You can absolutely skip seasons eight and nine. When I do rewatches, I skip them except for the series finale. Remember, as a little kid, being at the grocery store or someplace, running up to your mom, and either hugging her leg or reaching up for her hand — only to realize it was someone else? Even when that lady was friendly and understanding about it, that was still the worst. That's how I feel watching Annabeth Gish and Robert Patrick on The X-Files. I'm sure you do a lovely job of being someone else's mom. But accidentally hugging you legit traumatized me.
As for catching up on mythology episodes, I do think there are three you should commit to: "Anasazi," "The Blessing Way," and "Paper Clip," from the end of season two and the start of season three. Those are three fabulous episodes no matter what, but they're also the most essential in terms of figuring out the show's mythology. (Which gets convoluted!) If you like those, you might like "Nisei" and "731," also from season three. "Two Fathers" and "One Son" in season six are also good, but only if you've decided to commit yourself to the mythology harder than you already have.
My wish for the X-Files revival was that it would be six thrilling monster-of-the-week episodes. Based on the presence of cigarettes in the promo, it appears there will be at least some mythology. Presumably, you'll be less confused if you do some brushing up, but the secret reason The X-Files works as well as it does is that it's in a constant state of gently explaining itself. Scully never buys Mulder's theories, so he has to list his evidence piece by piece. Skinner would never be onboard for this — which is why Scully has to remind him of all the times Mulder's hunches worked out. (Sorta rarely? But once in a while.) Cigarette-Smoking Man's motives are often vague, so Mulder or Krycek often have to ask, "Why now?" and then CSM explains the mechanics of his plan. Other shows do this, but few, if any, do it better or more seamlessly.
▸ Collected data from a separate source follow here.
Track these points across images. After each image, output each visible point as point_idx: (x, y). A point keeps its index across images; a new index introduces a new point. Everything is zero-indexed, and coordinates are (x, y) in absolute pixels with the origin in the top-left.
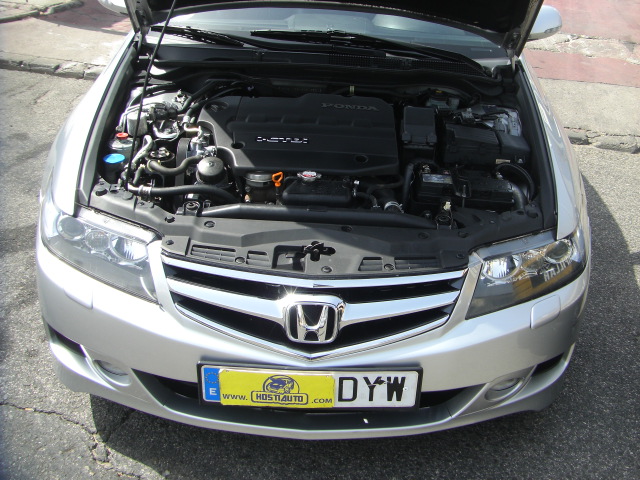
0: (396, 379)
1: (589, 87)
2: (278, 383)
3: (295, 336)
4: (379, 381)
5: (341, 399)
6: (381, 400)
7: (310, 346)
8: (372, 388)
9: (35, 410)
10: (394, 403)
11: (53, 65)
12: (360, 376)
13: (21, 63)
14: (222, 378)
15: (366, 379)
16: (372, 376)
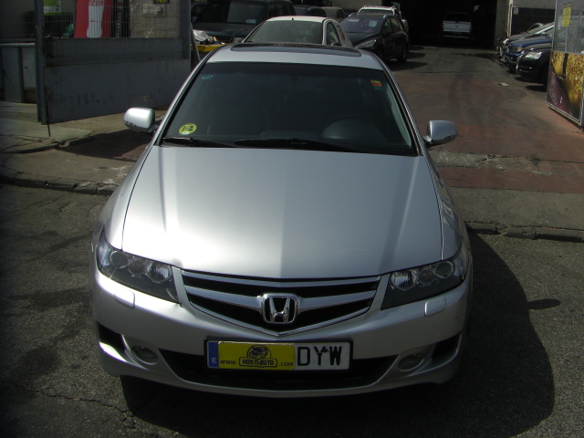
0: (336, 348)
1: (500, 193)
2: (257, 351)
3: (269, 319)
4: (324, 350)
5: (299, 364)
6: (326, 365)
7: (278, 327)
8: (320, 355)
9: (81, 399)
10: (335, 367)
11: (72, 184)
12: (311, 346)
13: (46, 182)
14: (220, 349)
15: (316, 348)
16: (320, 346)
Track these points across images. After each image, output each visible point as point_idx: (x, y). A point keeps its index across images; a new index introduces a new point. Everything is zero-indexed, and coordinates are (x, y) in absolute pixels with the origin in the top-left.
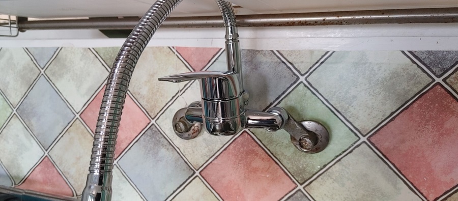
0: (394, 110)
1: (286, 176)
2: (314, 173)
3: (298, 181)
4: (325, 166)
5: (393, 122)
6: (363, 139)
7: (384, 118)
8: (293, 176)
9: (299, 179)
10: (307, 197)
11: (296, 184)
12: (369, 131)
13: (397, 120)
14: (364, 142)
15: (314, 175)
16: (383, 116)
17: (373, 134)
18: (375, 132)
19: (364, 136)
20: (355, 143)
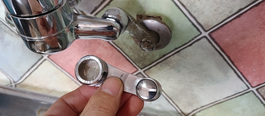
0: (243, 7)
1: (128, 62)
2: (154, 61)
3: (138, 66)
4: (164, 56)
5: (238, 18)
6: (204, 34)
7: (230, 15)
8: (134, 62)
9: (140, 65)
11: (137, 68)
12: (212, 27)
13: (243, 17)
14: (205, 37)
16: (230, 12)
17: (216, 30)
18: (218, 28)
19: (206, 31)
20: (195, 37)
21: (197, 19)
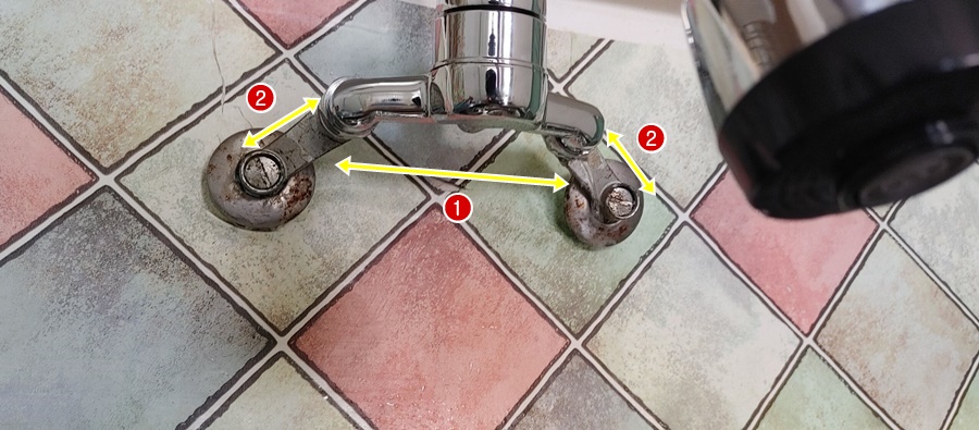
1: (541, 319)
3: (569, 329)
4: (623, 282)
5: (722, 182)
6: (684, 217)
7: (709, 175)
8: (557, 317)
12: (690, 199)
13: (728, 178)
14: (686, 223)
15: (602, 308)
16: (707, 172)
17: (697, 207)
18: (701, 202)
19: (684, 210)
20: (670, 226)
21: (661, 185)
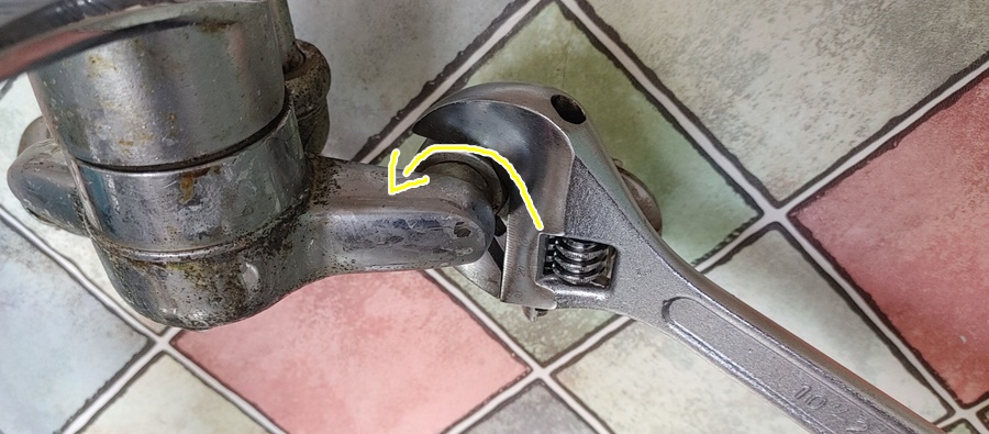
0: (901, 110)
1: (490, 340)
2: (591, 329)
3: (532, 356)
5: (890, 152)
8: (515, 340)
9: (538, 350)
10: (562, 400)
11: (526, 364)
12: (798, 187)
13: (904, 146)
14: (776, 225)
16: (858, 133)
17: (812, 198)
18: (821, 192)
19: (778, 204)
20: (741, 230)
21: (742, 161)
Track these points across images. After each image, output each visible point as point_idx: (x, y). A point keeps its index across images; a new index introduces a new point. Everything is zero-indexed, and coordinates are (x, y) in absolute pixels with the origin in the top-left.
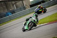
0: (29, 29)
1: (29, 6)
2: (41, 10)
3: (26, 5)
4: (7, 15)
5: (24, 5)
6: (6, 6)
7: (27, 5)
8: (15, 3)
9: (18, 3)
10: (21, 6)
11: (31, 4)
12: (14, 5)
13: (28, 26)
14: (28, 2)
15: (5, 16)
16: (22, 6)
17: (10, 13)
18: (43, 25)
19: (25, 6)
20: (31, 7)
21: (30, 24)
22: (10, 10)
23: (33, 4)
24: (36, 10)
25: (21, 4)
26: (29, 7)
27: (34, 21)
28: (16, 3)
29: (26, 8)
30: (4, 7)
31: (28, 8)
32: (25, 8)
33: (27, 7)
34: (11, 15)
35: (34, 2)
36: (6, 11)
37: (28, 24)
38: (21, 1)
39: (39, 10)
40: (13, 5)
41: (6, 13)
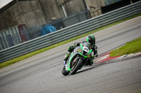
3: (91, 7)
4: (44, 32)
6: (43, 10)
7: (94, 8)
8: (65, 3)
9: (71, 3)
10: (79, 10)
11: (104, 5)
12: (61, 6)
13: (71, 64)
15: (40, 33)
16: (82, 10)
17: (53, 27)
19: (88, 8)
22: (51, 19)
23: (108, 4)
25: (80, 6)
26: (100, 11)
29: (92, 15)
30: (39, 11)
31: (96, 13)
32: (88, 15)
33: (93, 13)
34: (53, 32)
36: (43, 21)
40: (59, 7)
41: (43, 26)
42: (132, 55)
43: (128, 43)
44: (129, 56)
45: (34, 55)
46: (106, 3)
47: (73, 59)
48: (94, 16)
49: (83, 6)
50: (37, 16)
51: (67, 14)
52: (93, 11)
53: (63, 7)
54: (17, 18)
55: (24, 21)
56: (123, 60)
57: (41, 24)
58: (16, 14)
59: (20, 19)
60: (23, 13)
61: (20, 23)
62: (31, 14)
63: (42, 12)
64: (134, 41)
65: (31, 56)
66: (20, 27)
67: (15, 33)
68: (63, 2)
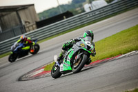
0: (74, 70)
1: (33, 23)
2: (27, 48)
3: (26, 22)
5: (21, 22)
7: (29, 23)
9: (5, 17)
10: (14, 25)
11: (38, 20)
13: (72, 62)
14: (30, 14)
16: (17, 25)
19: (23, 23)
20: (38, 28)
23: (42, 19)
24: (14, 46)
26: (34, 26)
27: (89, 48)
28: (3, 16)
29: (27, 29)
31: (31, 28)
32: (23, 30)
33: (28, 27)
35: (46, 14)
37: (70, 57)
38: (15, 13)
39: (22, 47)
48: (29, 31)
49: (18, 20)
52: (28, 25)
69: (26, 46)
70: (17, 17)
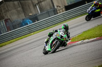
0: (52, 51)
1: (63, 7)
3: (57, 6)
5: (54, 6)
6: (23, 8)
7: (60, 7)
8: (39, 3)
10: (49, 8)
11: (67, 5)
12: (36, 5)
16: (51, 8)
17: (30, 20)
18: (88, 42)
19: (56, 7)
21: (54, 43)
22: (29, 15)
23: (70, 4)
26: (64, 9)
27: (62, 37)
29: (58, 11)
31: (61, 11)
32: (55, 12)
33: (59, 10)
34: (30, 24)
39: (95, 10)
41: (23, 20)
42: (87, 40)
43: (84, 32)
44: (84, 41)
45: (16, 40)
46: (68, 3)
47: (53, 42)
49: (51, 5)
50: (18, 12)
51: (40, 11)
53: (37, 6)
54: (4, 14)
55: (9, 16)
56: (80, 44)
57: (22, 18)
58: (3, 11)
59: (6, 15)
60: (8, 11)
61: (6, 18)
62: (14, 11)
63: (22, 10)
64: (88, 30)
65: (14, 41)
66: (6, 21)
67: (2, 25)
68: (37, 2)
69: (97, 9)
70: (51, 3)
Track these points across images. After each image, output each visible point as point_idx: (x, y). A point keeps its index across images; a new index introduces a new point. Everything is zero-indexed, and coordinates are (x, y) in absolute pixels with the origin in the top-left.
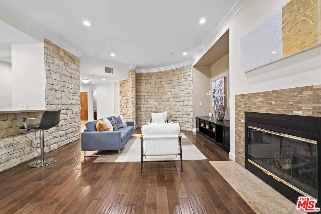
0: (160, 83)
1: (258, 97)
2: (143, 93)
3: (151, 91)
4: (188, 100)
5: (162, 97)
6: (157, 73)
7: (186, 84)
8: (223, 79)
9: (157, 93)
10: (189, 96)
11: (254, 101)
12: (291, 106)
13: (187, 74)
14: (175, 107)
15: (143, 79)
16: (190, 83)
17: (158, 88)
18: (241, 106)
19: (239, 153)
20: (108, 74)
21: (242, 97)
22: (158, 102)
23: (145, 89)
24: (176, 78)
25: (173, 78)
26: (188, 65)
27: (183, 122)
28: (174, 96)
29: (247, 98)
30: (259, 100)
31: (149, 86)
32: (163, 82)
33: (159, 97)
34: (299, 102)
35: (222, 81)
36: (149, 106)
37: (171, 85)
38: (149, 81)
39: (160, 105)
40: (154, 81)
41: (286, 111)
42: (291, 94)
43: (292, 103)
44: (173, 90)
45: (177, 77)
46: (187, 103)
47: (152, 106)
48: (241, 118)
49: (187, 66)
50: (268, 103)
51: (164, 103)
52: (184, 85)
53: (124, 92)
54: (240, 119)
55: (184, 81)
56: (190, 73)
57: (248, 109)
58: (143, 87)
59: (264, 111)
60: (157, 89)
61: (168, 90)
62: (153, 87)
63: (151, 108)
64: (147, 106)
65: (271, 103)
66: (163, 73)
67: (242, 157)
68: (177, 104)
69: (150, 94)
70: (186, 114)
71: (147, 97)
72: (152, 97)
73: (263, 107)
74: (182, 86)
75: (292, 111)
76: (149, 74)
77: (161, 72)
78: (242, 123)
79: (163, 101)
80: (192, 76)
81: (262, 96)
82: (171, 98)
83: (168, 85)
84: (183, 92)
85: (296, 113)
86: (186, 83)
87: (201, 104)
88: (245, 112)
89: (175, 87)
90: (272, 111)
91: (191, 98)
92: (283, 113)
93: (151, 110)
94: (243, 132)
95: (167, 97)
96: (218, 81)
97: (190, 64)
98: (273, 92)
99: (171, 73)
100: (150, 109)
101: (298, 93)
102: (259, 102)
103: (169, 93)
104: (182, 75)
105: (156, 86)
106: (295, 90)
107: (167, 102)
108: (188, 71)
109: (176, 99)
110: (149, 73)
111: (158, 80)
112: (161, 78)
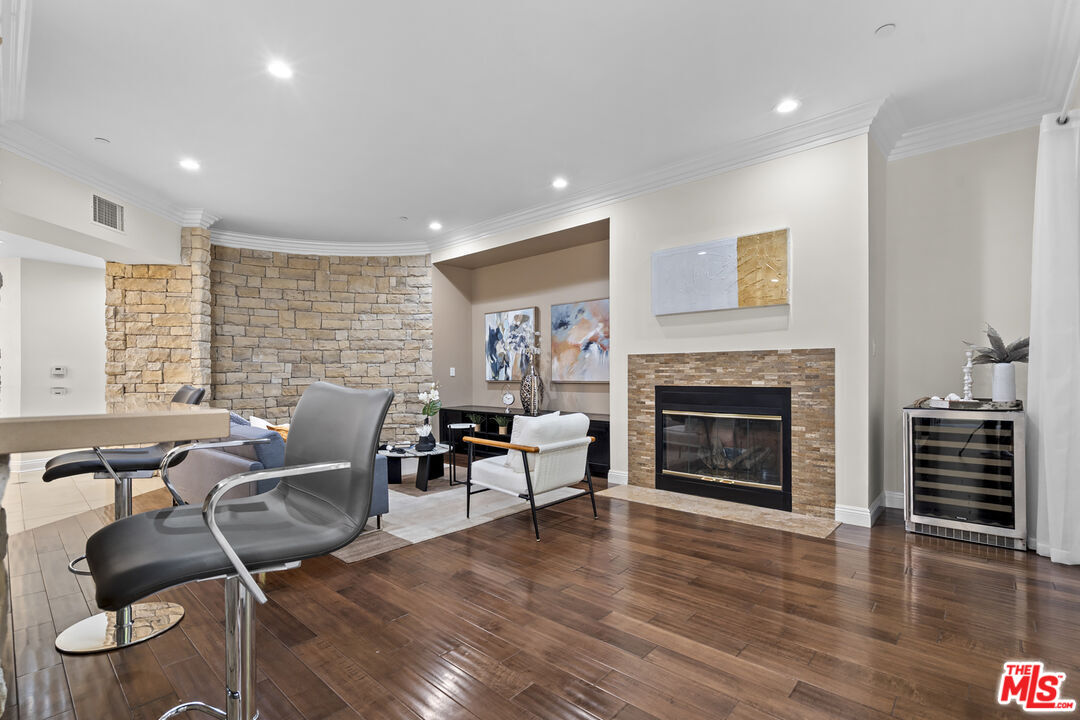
0: (300, 297)
1: (688, 360)
2: (227, 328)
3: (265, 321)
4: (416, 360)
5: (309, 344)
6: (290, 257)
7: (409, 310)
8: (531, 313)
9: (289, 333)
10: (418, 348)
11: (680, 367)
12: (749, 375)
13: (411, 281)
14: (365, 380)
15: (227, 271)
16: (423, 310)
17: (292, 313)
18: (647, 376)
19: (641, 464)
20: (102, 231)
21: (649, 358)
22: (293, 362)
23: (236, 311)
24: (366, 289)
25: (357, 286)
26: (416, 257)
27: (395, 426)
28: (361, 343)
29: (663, 361)
30: (690, 365)
31: (253, 303)
32: (313, 294)
33: (297, 346)
34: (761, 370)
35: (528, 318)
36: (254, 377)
37: (349, 308)
38: (255, 282)
39: (299, 374)
40: (278, 284)
41: (742, 382)
42: (749, 359)
43: (750, 371)
44: (356, 325)
45: (370, 285)
46: (412, 369)
47: (262, 377)
48: (647, 398)
49: (411, 257)
50: (708, 371)
51: (315, 368)
52: (400, 312)
53: (144, 317)
54: (642, 400)
55: (398, 301)
56: (422, 281)
57: (665, 382)
58: (226, 303)
59: (703, 382)
60: (290, 316)
61: (336, 324)
62: (273, 306)
63: (263, 383)
64: (242, 376)
65: (715, 371)
66: (317, 263)
67: (648, 471)
68: (373, 371)
69: (258, 331)
70: (406, 402)
71: (241, 341)
72: (266, 344)
73: (700, 377)
74: (392, 316)
75: (750, 382)
76: (253, 256)
77: (306, 257)
78: (649, 407)
79: (314, 361)
80: (430, 290)
81: (697, 360)
82: (349, 352)
83: (335, 307)
84: (396, 333)
85: (756, 383)
86: (410, 307)
87: (452, 372)
88: (656, 387)
89: (364, 317)
90: (717, 383)
91: (426, 355)
92: (736, 384)
93: (261, 391)
94: (651, 424)
95: (330, 345)
96: (512, 315)
97: (424, 254)
98: (719, 354)
99: (347, 268)
100: (259, 389)
101: (759, 358)
102: (691, 368)
103: (340, 335)
104: (393, 281)
105: (284, 305)
106: (754, 354)
107: (332, 363)
108: (416, 271)
109: (368, 356)
110: (253, 251)
111: (292, 284)
112: (306, 278)
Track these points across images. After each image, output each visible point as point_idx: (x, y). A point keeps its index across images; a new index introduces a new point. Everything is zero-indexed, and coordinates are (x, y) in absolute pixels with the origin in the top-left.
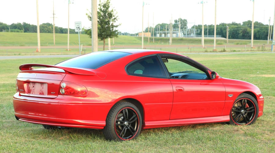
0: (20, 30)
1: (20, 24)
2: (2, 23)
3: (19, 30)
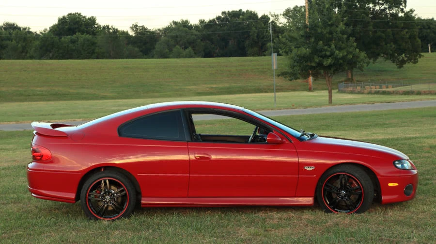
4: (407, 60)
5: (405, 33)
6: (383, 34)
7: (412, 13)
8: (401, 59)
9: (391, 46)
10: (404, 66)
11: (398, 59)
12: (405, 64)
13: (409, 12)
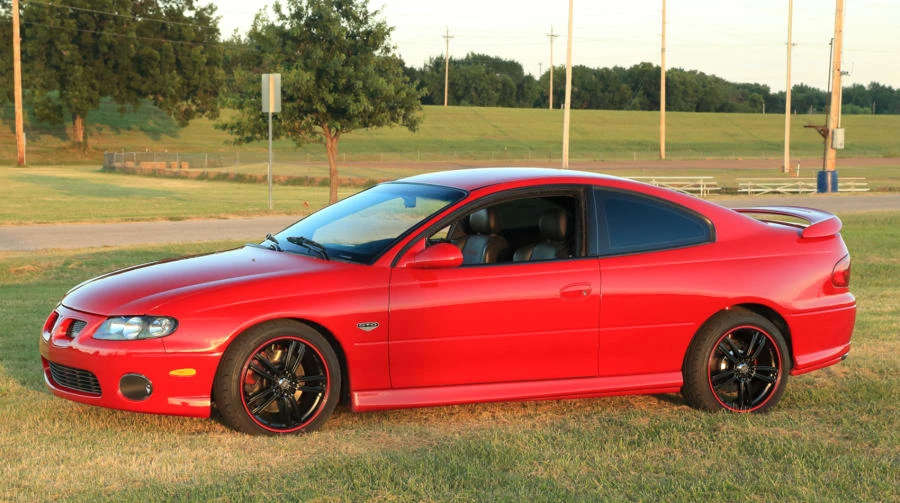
0: (862, 106)
1: (862, 87)
2: (806, 86)
3: (858, 107)
4: (198, 111)
5: (199, 52)
6: (156, 52)
7: (211, 13)
8: (183, 109)
9: (173, 78)
10: (190, 122)
11: (178, 108)
12: (193, 118)
13: (205, 9)
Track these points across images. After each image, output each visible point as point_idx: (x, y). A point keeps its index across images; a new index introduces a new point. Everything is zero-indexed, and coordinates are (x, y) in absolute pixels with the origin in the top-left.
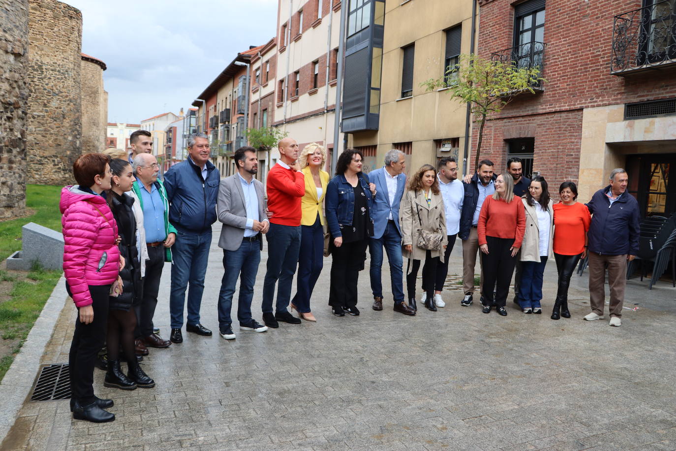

I love HBO's comedy series Getting On. I'm surprised it hasn't gotten more mainstream attention, it seems to be flying under the radar. I'm thrilled it's getting a third and final season — but I'm looking for a companion piece. I like the 30-minute format, it's not a huge commitment, but I also feel like the episodes have real emotional depth and laugh-out-loud moments. Also the short seasons make it easy to watch on weeknights. What can you recommend? —A
Niecy Nash earned an Emmy nomination for her work on Getting On, so it's not quite as under-the-radar as other shows, but I get your gist. If you like Getting On, you'll probably like the British original of the same name. And if you like female-driven, somewhat-sad HBO comedies, and it appears you do, I can't say enough good things about Enlightened. It's been so long since I mentioned it here! But I didn't forget. Enlightened is only 18 episodes, so it's low-commitment. I discourage you from marathoning it, though; don't watch more than two at a time. The Comeback fits that bill, too, though it is sadder and harsher than Enlightened.
Less sad, but no less emotional: Try Men of a Certain Age. At only 44 minutes per episode, it's not that much more of a commitment, and there are only 22 installments (sniff), so it's still very manageable. Amazon's ten-episode Transparent has that same real-people-with-real-shortcomings vibe, though it's a bit dreamier and far less cynical.